Put every line of the rows below into a JSON list of strings, one string per line, and leave out any blank lines.
----- Entries
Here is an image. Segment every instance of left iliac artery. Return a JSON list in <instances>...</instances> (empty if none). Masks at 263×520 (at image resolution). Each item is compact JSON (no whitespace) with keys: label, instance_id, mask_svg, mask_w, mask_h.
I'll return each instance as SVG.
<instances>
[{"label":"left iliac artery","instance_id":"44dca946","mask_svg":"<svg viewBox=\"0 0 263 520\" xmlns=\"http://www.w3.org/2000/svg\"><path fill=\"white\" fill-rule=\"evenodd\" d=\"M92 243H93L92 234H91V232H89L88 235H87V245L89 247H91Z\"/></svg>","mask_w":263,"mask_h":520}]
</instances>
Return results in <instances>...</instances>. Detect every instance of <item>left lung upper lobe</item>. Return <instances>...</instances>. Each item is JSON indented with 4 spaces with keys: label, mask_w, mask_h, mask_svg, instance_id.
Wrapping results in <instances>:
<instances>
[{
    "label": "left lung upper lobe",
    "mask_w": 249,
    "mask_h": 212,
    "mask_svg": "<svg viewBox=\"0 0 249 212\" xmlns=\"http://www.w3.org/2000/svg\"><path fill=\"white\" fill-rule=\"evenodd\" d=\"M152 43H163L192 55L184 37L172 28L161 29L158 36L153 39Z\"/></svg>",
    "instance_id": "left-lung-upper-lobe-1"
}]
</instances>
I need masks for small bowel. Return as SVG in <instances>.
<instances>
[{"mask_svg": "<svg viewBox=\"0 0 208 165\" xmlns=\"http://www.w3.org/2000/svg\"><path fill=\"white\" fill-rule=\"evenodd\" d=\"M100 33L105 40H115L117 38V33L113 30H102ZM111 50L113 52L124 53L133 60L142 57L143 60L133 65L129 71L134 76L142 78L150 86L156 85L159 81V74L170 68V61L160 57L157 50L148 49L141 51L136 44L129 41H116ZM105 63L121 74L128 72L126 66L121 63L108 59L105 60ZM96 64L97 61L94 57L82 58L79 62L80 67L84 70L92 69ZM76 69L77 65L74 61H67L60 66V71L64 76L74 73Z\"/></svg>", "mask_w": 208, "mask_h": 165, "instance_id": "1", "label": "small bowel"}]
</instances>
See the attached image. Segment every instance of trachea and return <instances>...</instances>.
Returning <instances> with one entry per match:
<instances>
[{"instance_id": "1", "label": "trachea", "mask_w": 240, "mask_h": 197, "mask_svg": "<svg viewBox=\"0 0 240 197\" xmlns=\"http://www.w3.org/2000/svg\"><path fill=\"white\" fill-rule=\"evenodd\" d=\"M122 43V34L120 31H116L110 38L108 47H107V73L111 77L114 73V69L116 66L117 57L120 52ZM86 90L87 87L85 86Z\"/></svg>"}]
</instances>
----------
> [Problem solution]
[
  "Here is an image. Segment every instance of left iliac artery. Return a JSON list in <instances>...</instances> (empty if none). Masks at 263×520 (at image resolution). Each item is compact JSON (no whitespace) with keys: label, instance_id, mask_svg, mask_w, mask_h.",
  "I'll return each instance as SVG.",
  "<instances>",
  "[{\"label\":\"left iliac artery\",\"instance_id\":\"44dca946\",\"mask_svg\":\"<svg viewBox=\\\"0 0 263 520\\\" xmlns=\\\"http://www.w3.org/2000/svg\\\"><path fill=\\\"white\\\" fill-rule=\\\"evenodd\\\" d=\\\"M92 243H93L92 234H91V232H89L88 235H87V245L89 247H91Z\\\"/></svg>\",\"mask_w\":263,\"mask_h\":520}]",
  "</instances>",
  "Return results in <instances>...</instances>. Detect every instance of <item>left lung upper lobe</item>. Return <instances>...</instances>. Each item is JSON indented with 4 spaces with keys: label, mask_w, mask_h, mask_svg, instance_id.",
  "Wrapping results in <instances>:",
  "<instances>",
  "[{",
  "    \"label\": \"left lung upper lobe\",",
  "    \"mask_w\": 249,",
  "    \"mask_h\": 212,",
  "    \"mask_svg\": \"<svg viewBox=\\\"0 0 249 212\\\" xmlns=\\\"http://www.w3.org/2000/svg\\\"><path fill=\\\"white\\\" fill-rule=\\\"evenodd\\\" d=\\\"M152 43H163L192 55L184 37L172 28L161 29L158 36L153 39Z\\\"/></svg>\",",
  "    \"instance_id\": \"left-lung-upper-lobe-1\"",
  "}]",
  "</instances>",
  "I need masks for small bowel. Return as SVG in <instances>.",
  "<instances>",
  "[{\"mask_svg\": \"<svg viewBox=\\\"0 0 208 165\\\" xmlns=\\\"http://www.w3.org/2000/svg\\\"><path fill=\\\"white\\\" fill-rule=\\\"evenodd\\\" d=\\\"M100 33L105 40H115L117 38V33L113 30H102ZM111 50L113 52L124 53L133 60L142 57L143 60L133 65L129 71L134 76L142 78L150 86L156 85L159 81V74L170 68V61L160 57L157 50L148 49L141 51L136 44L129 41H116ZM105 63L121 74L128 72L126 66L121 63L108 59L105 60ZM96 64L97 61L94 57L82 58L79 62L80 67L84 70L92 69ZM76 69L77 65L74 61H67L60 66V71L64 76L74 73Z\\\"/></svg>\", \"mask_w\": 208, \"mask_h\": 165, \"instance_id\": \"1\", \"label\": \"small bowel\"}]",
  "</instances>",
  "See the attached image. Segment every instance of trachea and return <instances>...</instances>.",
  "Returning <instances> with one entry per match:",
  "<instances>",
  "[{\"instance_id\": \"1\", \"label\": \"trachea\", \"mask_w\": 240, \"mask_h\": 197, \"mask_svg\": \"<svg viewBox=\\\"0 0 240 197\\\" xmlns=\\\"http://www.w3.org/2000/svg\\\"><path fill=\\\"white\\\" fill-rule=\\\"evenodd\\\" d=\\\"M122 43V34L120 31H116L110 38L108 47H107V73L111 77L114 73V69L116 66L117 57L120 52ZM86 90L87 87L85 86Z\\\"/></svg>\"}]",
  "</instances>"
]